Harmony Among the President’s Surgeons
One of the sensational papers in this city has been endeavoring
to make out that continual bickerings disgraced the surgeons who
were in attendance upon President McKinley. The charges, receiving
at first no notice from the victims of the journal’s mendacity,
became finally so malignant that the gentlemen attacked were forced
to make a formal denial, and have issued the following statement:
“The undersigned, surgeons and physicians, who were in attendance
on the late President McKinley, have had their attention called
to certain sensational statements recently published in the daily
papers, and particularly in one New York paper, indicating dissention
[sic] and mutual recrimination among them. We desire to say
to the press and the public, once for all, that every such publication
and alleged interview with any of us containing criticism of one
another or of any of our associates, is false and is nothing but
scandal mongering. We say again that there was never a serious disagreement
among the professional attendants as to any of the symptoms or as
to treatment of the case, or as to bulletins which were issued.
A very unusual harmony of opinion and of action prevailed all through
the case.
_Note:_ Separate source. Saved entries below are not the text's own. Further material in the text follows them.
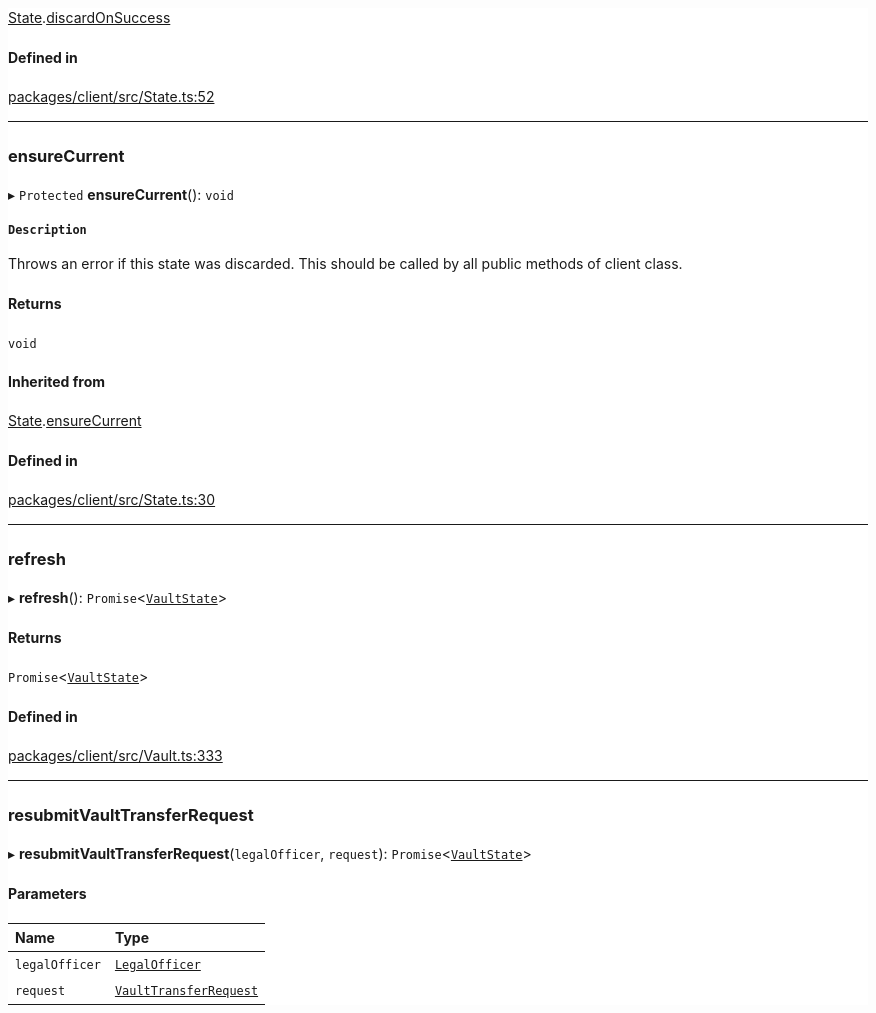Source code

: [State](Client.State.md).[discardOnSuccess](Client.State.md#discardonsuccess)

#### Defined in

[packages/client/src/State.ts:52](https://github.com/logion-network/logion-api/blob/main/packages/client/src/State.ts#L52)

___

### ensureCurrent

▸ `Protected` **ensureCurrent**(): `void`

**`Description`**

Throws an error if this state was discarded.
This should be called by all public methods of client class.

#### Returns

`void`

#### Inherited from

[State](Client.State.md).[ensureCurrent](Client.State.md#ensurecurrent)

#### Defined in

[packages/client/src/State.ts:30](https://github.com/logion-network/logion-api/blob/main/packages/client/src/State.ts#L30)

___

### refresh

▸ **refresh**(): `Promise`<[`VaultState`](Client.VaultState.md)\>

#### Returns

`Promise`<[`VaultState`](Client.VaultState.md)\>

#### Defined in

[packages/client/src/Vault.ts:333](https://github.com/logion-network/logion-api/blob/main/packages/client/src/Vault.ts#L333)

___

### resubmitVaultTransferRequest

▸ **resubmitVaultTransferRequest**(`legalOfficer`, `request`): `Promise`<[`VaultState`](Client.VaultState.md)\>

#### Parameters

| Name | Type |
| :------ | :------ |
| `legalOfficer` | [`LegalOfficer`](../interfaces/Client.LegalOfficer.md) |
| `request` | [`VaultTransferRequest`](../interfaces/Client.VaultTransferRequest.md) |
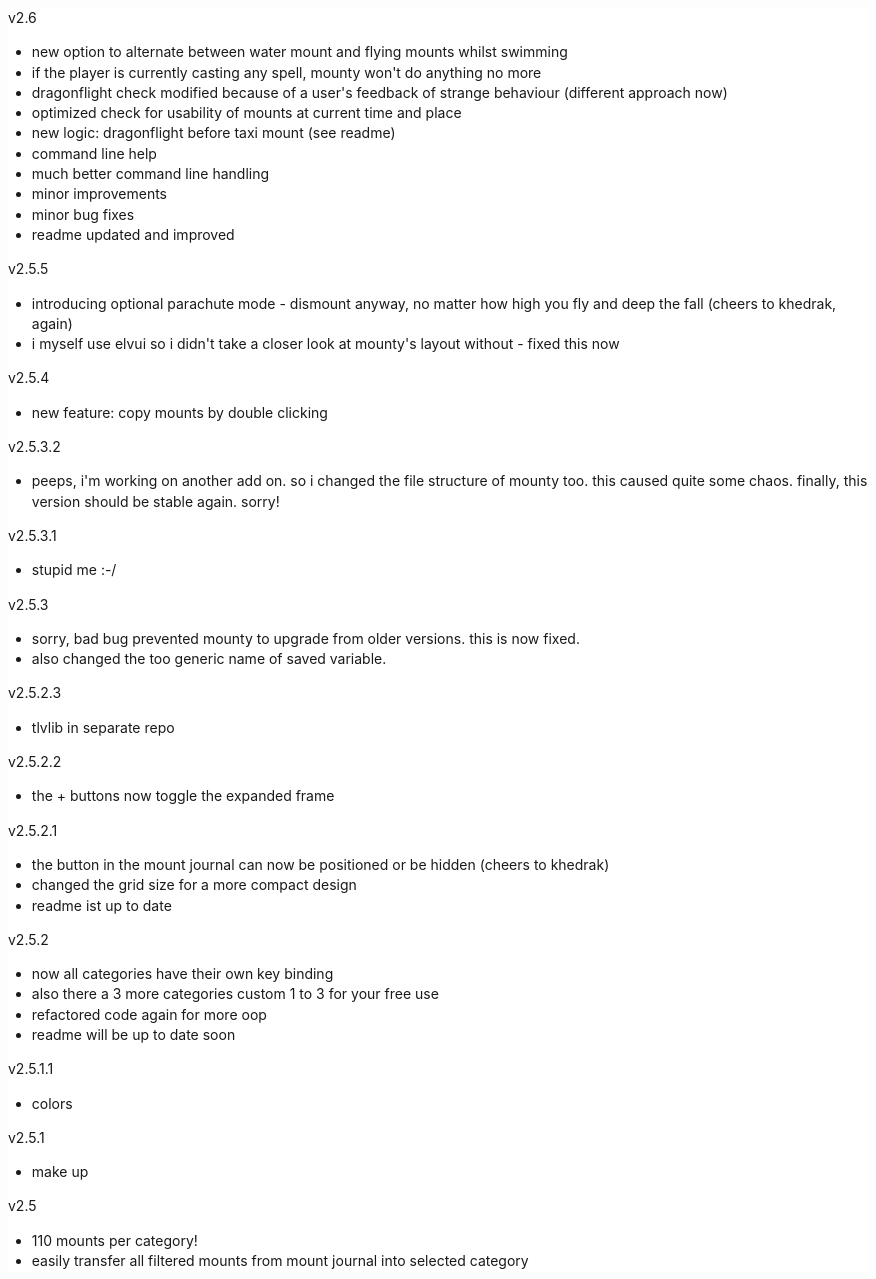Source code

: v2.6
- new option to alternate between water mount and flying mounts whilst swimming
- if the player is currently casting any spell, mounty won't do anything no more
- dragonflight check modified because of a user's feedback of strange behaviour (different approach now)
- optimized check for usability of mounts at current time and place
- new logic: dragonflight before taxi mount (see readme)
- command line help
- much better command line handling
- minor improvements
- minor bug fixes
- readme updated and improved

v2.5.5
- introducing optional parachute mode - dismount anyway, no matter how high you fly and deep the fall (cheers to khedrak, again)
- i myself use elvui so i didn't take a closer look at mounty's layout without - fixed this now 

v2.5.4
- new feature: copy mounts by double clicking

v2.5.3.2
- peeps, i'm working on another add on. so i changed the file structure of mounty too. this caused quite some chaos. finally, this version should be stable again. sorry!

v2.5.3.1
- stupid me :-/

v2.5.3
- sorry, bad bug prevented mounty to upgrade from older versions. this is now fixed.
- also changed the too generic name of saved variable.

v2.5.2.3
- tlvlib in separate repo

v2.5.2.2
- the + buttons now toggle the expanded frame

v2.5.2.1
- the button in the mount journal can now be positioned or be hidden (cheers to khedrak)
- changed the grid size for a more compact design
- readme ist up to date

v2.5.2
- now all categories have their own key binding
- also there a 3 more categories custom 1 to 3 for your free use
- refactored code again for more oop
- readme will be up to date soon

v2.5.1.1
- colors

v2.5.1
- make up

v2.5
- 110 mounts per category!
- easily transfer all filtered mounts from mount journal into selected category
The unfortunate result could not have been foreseen before
the unfavorable symptoms declared themselves late on the sixth day,
and could not have been prevented by any human agency. Pending the
completion and publication of the official reports of the post-mortem
examiners and of the attending staff, we shall refuse to make any
further statements for publication, and alleged interviews with
any of us may be known to be fictitious. (Signed), Matthew D. Mann,
Roswell Park, Herman Mynter, Eugene Wasdin, Charles G. Stockton.”